3096778:M 17 Apr 2025 12:06:55.633 . ping packet received: a12f61ce06037a0176b9bc2b3a337ce80cd309cf
...
3096778:M 17 Apr 2025 12:07:07.682 . Pinging node a12f61ce06037a0176b9bc2b3a337ce80cd309cf ()

After Pinging node a12f61ce06037a0176b9bc2b3a337ce80cd309cf 37dc46d8d866f5dfb3955db7ba717bae54be32ff immediately got this node to CLUSTER SLOTS response

@madolson the fallback was never called (added logs there to see if it was called).

Another run, with more added logs in fallback:

        if (node->link && node->ping_sent == 0 && (now - node->pong_received) > ping_interval) {                                                                                                                                                                                                                     
             serverLog(LL_DEBUG, "!!!!!!! NODE %.40s (%s) not pinged for too long.", node->name, node->human_nodename);                                                                                                                                                                                               
              clusterSendPing(node->link, CLUSTERMSG_TYPE_PING);                                                                                                                                                                                                                                                       
              continue;                                                                                                                                                                                                                                                                                                
         } else {                                                                                                                                                                                                                                                                                                     
             serverLog(LL_DEBUG, "!!!!!!! Skip pinging NODE %.40s (%s) has_link=%d, ping_sent=%lld, pong_received=%lld, now=%lld, interval=%lld, ping_interval=%lld",                                                                                                                                                 
                       node->name, node->human_nodename,                                                                                                                                                                                                                                                              
                       node->link != NULL, node->ping_sent, node->pong_received, now, now - node->pong_received, ping_interval                                                                                                                                                                                        
             );                                                                                                                                                                                                                                                                                                       
         }

valkey3.log valkey5.log Here is 15 seconds between Pinging node 7da381c6430a69141dd64faadaed17d3c6b83ec1 in valkey3.log. After the second ping the nodes finally converged

Apr 18 '25 07:04 VyacheslavVanin

Hi! @madolson Any other ideas how to fix this without adding flag for testing purposes https://github.com/valkey-io/valkey/pull/1909?

It looks like this update of pong_received that can occur on gossip from some other nodes, prevents pinging fallback https://github.com/valkey-io/valkey/blob/20a49ff01387be7a5091d8d51251c9875d1183ea/src/cluster_legacy.c#L2437

May be need to track the last ping time here instead of pong time? Now ping_sent is 0 almost always.

May 14 '25 10:05 VyacheslavVanin

=== Supplied material ===
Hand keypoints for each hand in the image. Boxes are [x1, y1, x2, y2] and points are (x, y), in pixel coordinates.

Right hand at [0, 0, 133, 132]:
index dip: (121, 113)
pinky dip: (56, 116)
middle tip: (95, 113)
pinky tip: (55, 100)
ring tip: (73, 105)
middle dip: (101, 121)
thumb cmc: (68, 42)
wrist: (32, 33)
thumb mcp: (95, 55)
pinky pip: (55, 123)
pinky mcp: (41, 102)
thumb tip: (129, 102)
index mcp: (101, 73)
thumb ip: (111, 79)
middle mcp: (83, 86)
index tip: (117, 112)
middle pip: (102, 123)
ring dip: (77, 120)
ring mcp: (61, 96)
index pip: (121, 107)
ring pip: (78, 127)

=== Questions on the material ===
A. List every field name that the "Skip pinging" log message in the cluster pinging thread prints with an equals sign.
B. In the cluster pinging thread, how much time passed between the "Pinging node" entries in valkey3.log?
C. Transcribe the cluster pinging thread from "valkey3.log valkey5.log Here" to "testing purposes https://github.com/valkey-io/valkey/pull/1909?".

=== Results by task ===
A. has_link, ping_sent, pong_received, now, interval, ping_interval

B. 15 seconds

C.
valkey3.log valkey5.log Here is 15 seconds between Pinging node 7da381c6430a69141dd64faadaed17d3c6b83ec1 in valkey3.log. After the second ping the nodes finally converged

Apr 18 '25 07:04 VyacheslavVanin

Hi! @madolson Any other ideas how to fix this without adding flag for testing purposes https://github.com/valkey-io/valkey/pull/1909?